Arlen Specter is basically trying to get that case thrown out of court all by himself:
With the Specter legislation, Bush has not agreed to allow the FISA court, or any other court, to adjudicate the legality of his eavesdropping program (meaning whether he has been violating the law for the last five years by ordering warrantless eavesdropping). To the contrary, the Specter bill would all but kill pending litigations around the country which allege that the President acted criminally by violating FISA. Nor would the Specter bill require the President to submit eavesdropping requests to courts for approval. To the contrary, the bill expressly allows the President to eavesdrop on Americans with no judicial oversight.
The sole question which a court will decide under this claimed oral agreement between Specter and the President is whether warrantless eavesdropping violates the Fourth Amendment. Thus, what Specter is celebrating here is that the President courteously agreed to "allow" a federal court to decide whether the eavesdropping he has ordered on Americans violates the Constitution's prohibition on searches and seizures in the absence of probable cause warrants. Since when does a President have the option to prohibit judicial determinations as to whether his conduct violates the Constitutional rights of American citizens? In what conceivable way can it be said to be a "concession" that George Bush has deigned to permit a federal court to rule on the constitutionality of the eavesdropping he ordered?
So I'm sure plenty of my fellow liberals will get fired up about Specter's lawsuit, and then after negotiations it'll be revealed that this actually gives Bush the option to sure himself, and Specter will write an op-ed saying "The President NEVER would have thought about suing himself before this important legislation," and we'll wonder how we got duped again.
I'll tell you how. We listened to Arlen Specter. At least you did.
As a postscript, I want to highlight this bold-faced lie from the AP article:
Bush is not without congressional allies on the matter. Sen. John Cornyn (news, bio, voting record), R-Texas, a former judge, has said that signing statements are nothing more than expressions of presidential opinion that carry no legal weight because federal courts are unlikely to consider them when deciding cases that challenge the same laws.
Oh really, Senator? Read much? (hat tip to hekebolos)

▶ **What to do**
1. Using the post on the Specter bill, decide whether each statement agrees with it. Answer yes or no for each, quoting the words that settle it.
(a) The Specter bill would require the President to submit eavesdropping requests to courts for approval.
(b) Under the claimed oral agreement, the only question a court will decide is whether warrantless eavesdropping violates the Fourth Amendment.
(c) John Cornyn is described as a former judge.
2. Turn the paragraph of the post on the Specter bill that begins "With the Specter legislation" into a short list that keeps its main facts.
The listing after this point is separate material and has no connection to the post on the Specter bill.

▶ **Data block**
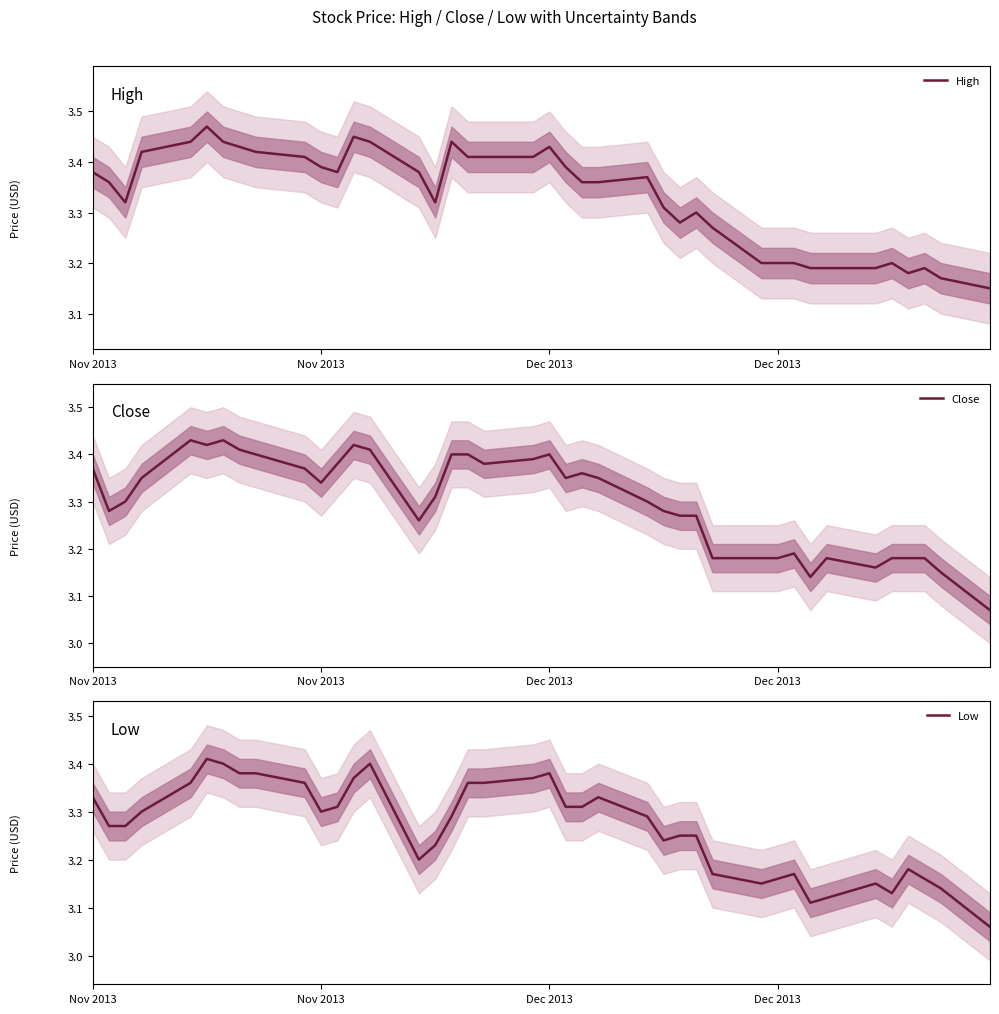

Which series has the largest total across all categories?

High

▶ **Numbered answers**
1.
(a) No: "Nor would the Specter bill require the President to submit eavesdropping requests to courts for approval."
(b) Yes: "The sole question which a court will decide under this claimed oral agreement between Specter and the President is whether warrantless eavesdropping violates the Fourth Amendment."
(c) Yes: "R-Texas, a former judge"

2.
- Bush has not agreed to let the FISA court or any other court rule on whether his eavesdropping program is legal, meaning whether he has broken the law for five years by ordering warrantless eavesdropping.
- The bill would all but kill pending lawsuits across the country alleging that the President acted criminally by violating FISA.
- It would not require the President to submit eavesdropping requests to courts for approval.
- It expressly allows the President to eavesdrop on Americans with no judicial oversight.